Scream-Worthy Audio: The Rat King’s Ferocious Roar
And you can’t do the Rat King justice without mentioning its unholy sound. This isn’t just a guy roaring under a pillow. Oh no.
Beau Anthony Jimenez, the series’ sound designer, dug around the audio archives like an archeologist on a caffeine bender. He mixed big cat growls, bird shrieks, and even snake hisses. The final result? An unearthly cacophony that barely sounds possible. You feel it in your teeth, down your spine, and — let’s be honest — in your nightmares.
The intent came through loud (and very clear): this isn’t just fungi, flesh, and teeth. This is chaos and pain made audible.
Buzz, Backlash, and Straight-Up Bragging Rights
When the Rat King episode finally aired in 2025, social media detonated. X (formerly Twitter) lit up with freak-out GIFs. TikTok exploded with home-spun reaction videos — turns out, people will scream right at their phones if you give them enough reason.
- Longtime fans praised the spot-on accuracy to the game (shout-out to you, Naughty Dog archivists).

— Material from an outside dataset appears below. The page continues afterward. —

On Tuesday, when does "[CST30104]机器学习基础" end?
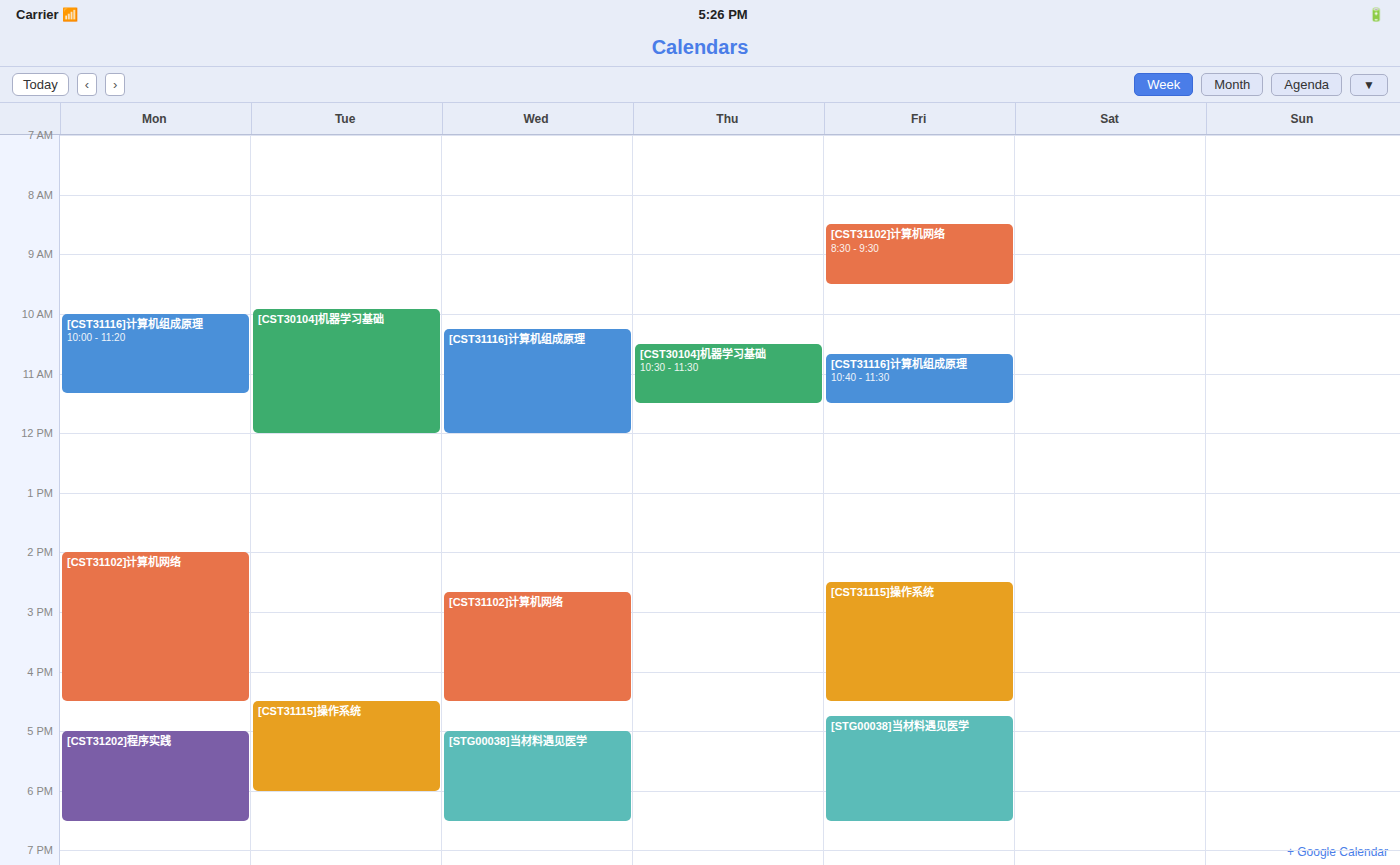
12:00 PM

- Casual viewers? Mixed between awe and swearing off sleep for a week.
- Even the prosthetics team dropped behind-the-scenes reels, showing just how many months of work went into a few minutes of pure adrenaline.

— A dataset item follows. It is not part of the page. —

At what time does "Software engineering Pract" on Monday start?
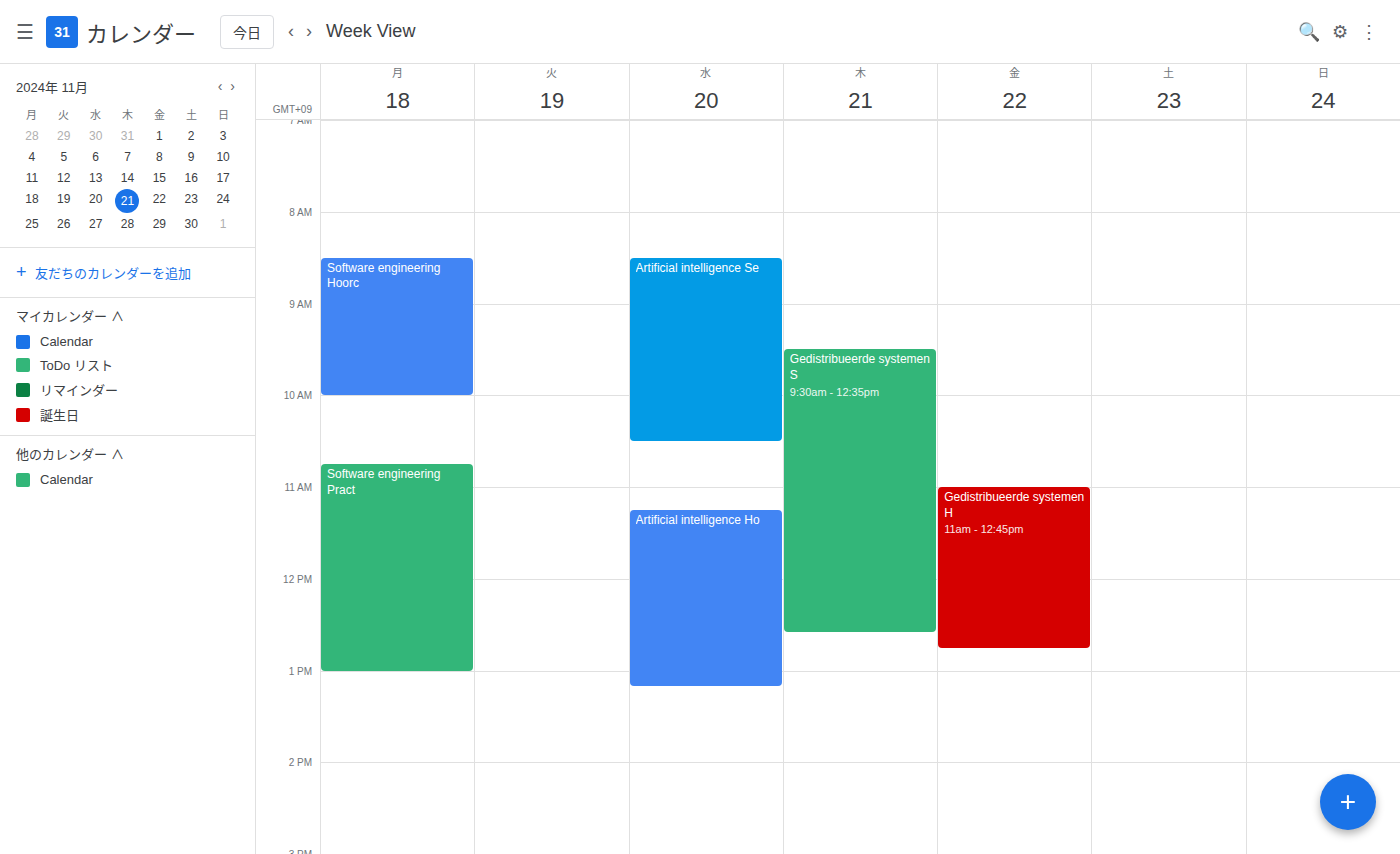
10:45 AM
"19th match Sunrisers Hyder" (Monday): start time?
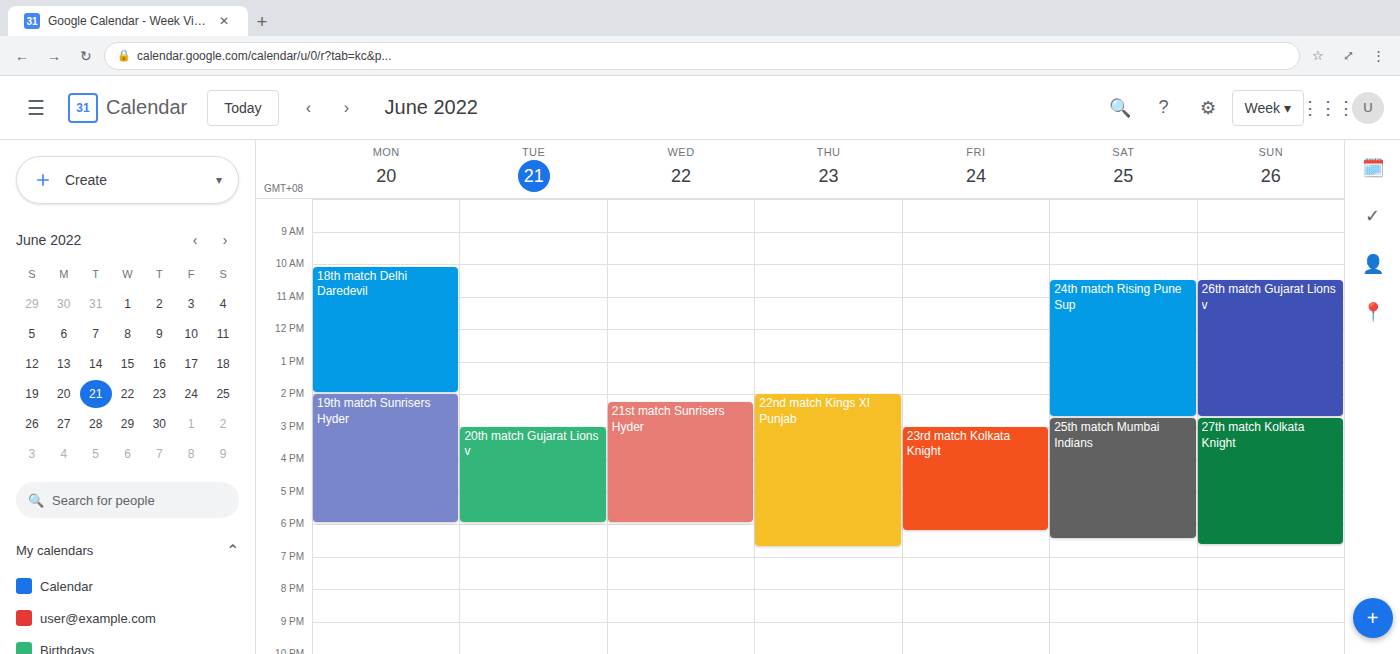
2:00 PM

Everyone agreed on one thing: The Rat King encounter nailed nightmare fuel like no other TV moment in 2025.
A Warning for Future Monster-Makers
Now, with the smoldering remains of hospital hallways and shredded nerves, what lessons stick? The creators proved that practical and digital can work hand-in-decaying-hand when everyone chases the same upsetting vision. Bold choices with prosthetics, VFX, and sound made this monster more than just a nod to fans. It became something so genuinely dreadful people couldn’t look away.
If you ever thought the original Rat King fight felt tense in the game, HBO’s take just raised the stakes. The next time you shudder through a cordyceps-filled corridor, remember: sometimes, the scariest monsters are the ones people dare each other to make real.
So keep those nightlights plugged in, survivor. After all, in the world of “The Last of Us,” fungal terror’s still got a few surprises — and a few screaming headlines — left for us yet.